Pertama tentu harus diberikan masker gratis. Jangan jadi beban perusahaan. Memang perusahaan yang mampu dia akan melakukan prokes, memberikan masker gratis sebagai penambah. Tapi perusahaan-perusahaan kecil kan tidak bisa maka seharusnya pemerintah menyediakan masker gratis kepada perusahaan-perusahaan di padat karya, UMKM. Kedua dilakukan tes antigen massal gratis di perusahaan-perusahaan. Memang biasanya Satgas COVID melakukan sampling, tapi sampling hanya perusahaan tertentu. Boleh sampling tapi perusahaannya merata sehingga mudah di tracing siapa yang sudah mulai terkena COVID-19. Ketiga program vaksin. Salah satu cara untuk menurunkan COVID kan herd immunity dalam satu komunitas 50% sudah ter paksin maka terjadi herd immunity. Nah di pabrik atau di perusahaan atau di kantor dia kan satu komunitas maka harusnya dia herd immunity. Nah vaksinnya harus vaksin gratis.

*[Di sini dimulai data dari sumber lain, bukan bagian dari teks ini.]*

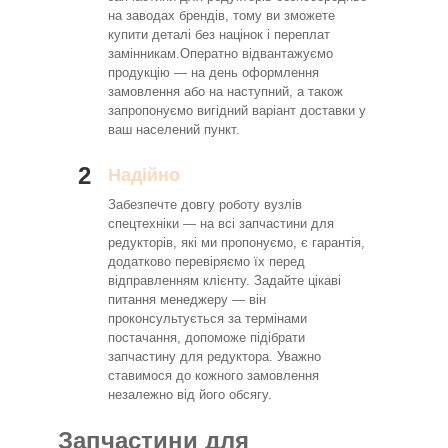
на заводах брендів, тому ви зможете
купити деталі без націнок і переплат
замінникам.Оператно відвантажуємо
продукцію — на день оформлення
замовлення або на наступний, а також
запропонуємо вигідний варіант доставки у
ваш населений пункт.
2
Надійно
Забезпечте довгу роботу вузлів
спецтехніки — на всі запчастини для
редукторів, які ми пропонуємо, є гарантія,
додатково перевіряємо їх перед
відправленням клієнту. Задайте цікаві
питання менеджеру — він
проконсультується за термінами
постачання, допоможе підібрати
запчастину для редуктора. Уважно
ставимося до кожного замовлення
незалежно від його обсягу.
Запчастини для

Nah mungkin vaksin gotong royong yang ditawarkan oleh APINDO dikomersialisasi. Oleh karena itu kami mengharapkan vaksin gotong royong itu dihapus saja tapi dijadikan vaksin tidak berbayar dengan biaya pemerintah untuk kerja di herd immunity. Kalau herd immunity sudah terjadi, kerja pun bisa 100% operasional kan berarti investasi makin meningkat, produktivitas meningkat, pertumbuhan ekonomi meningkat, otomatis akan ada lagi pemasukan anggaran.
Akses vaksin gratis ada kendala di buruh?
Ya karena kan kita tahu terbatas, kan bukan hanya buruh republik ini, masyarakat banyak, tentu vaksin kan juga tidak bisa langsung diproduksi sekaligus, karena kan pabrik pabrik vaksin kan juga ada kapasitas produksi yang terbatas, kita bisa pahami itu.
Kendala-kendala itu bisa dipahami karena keterbatasan jumlah produksi tetapi harus disiasati dengan manajemen distribusi, di samping tadi vitamin dan obat obat COVID harus diberikan secara gratis kepada buruh yang isoman melalui BPJS Kesehatan. Itu juga salah satu upaya.
Vaksin gotong royong dalam praktiknya ada nggak perusahaan yang memungut biaya kepada karyawannya untuk melaksanakan program vaksin gotong royong atau ada hak-hak yang dikurangi?
Saya tidak tahu ya karena vaksin gotong royong ini kan domainnya manajemen. Teman-teman serikat buruh belum ada laporan. Sepanjang yang saya tahu sampai saat ini belum ada yang dipungut biaya oleh perusahaan terhadap vaksin gotong royong karena vaksin gotong royong itu dibayar oleh perusahaan. Cuma masalahnya dari total jumlah perusahaan di seluruh Indonesia hanya 5% perusahaan yang sudah menjalankan vaksin gotong royong. Dengan kata lain ada 95% dari total jumlah perusahaan di Indonesia tidak mampu menjalankan vaksin gotong royong. Ya buruh ketika perusahaan tidak mampu bayar vaksin gotong royong atau belum dapat vaksin gratis, dia pulang ke rumah kan menjadi anggota masyarakat, dia dapat kan vaksin di masyarakat itu, tapi program vaksin di masyarakat jarang sekali pada hari libur. Kalau hari kerja kan buruh kerja tidak bisa ikut dia.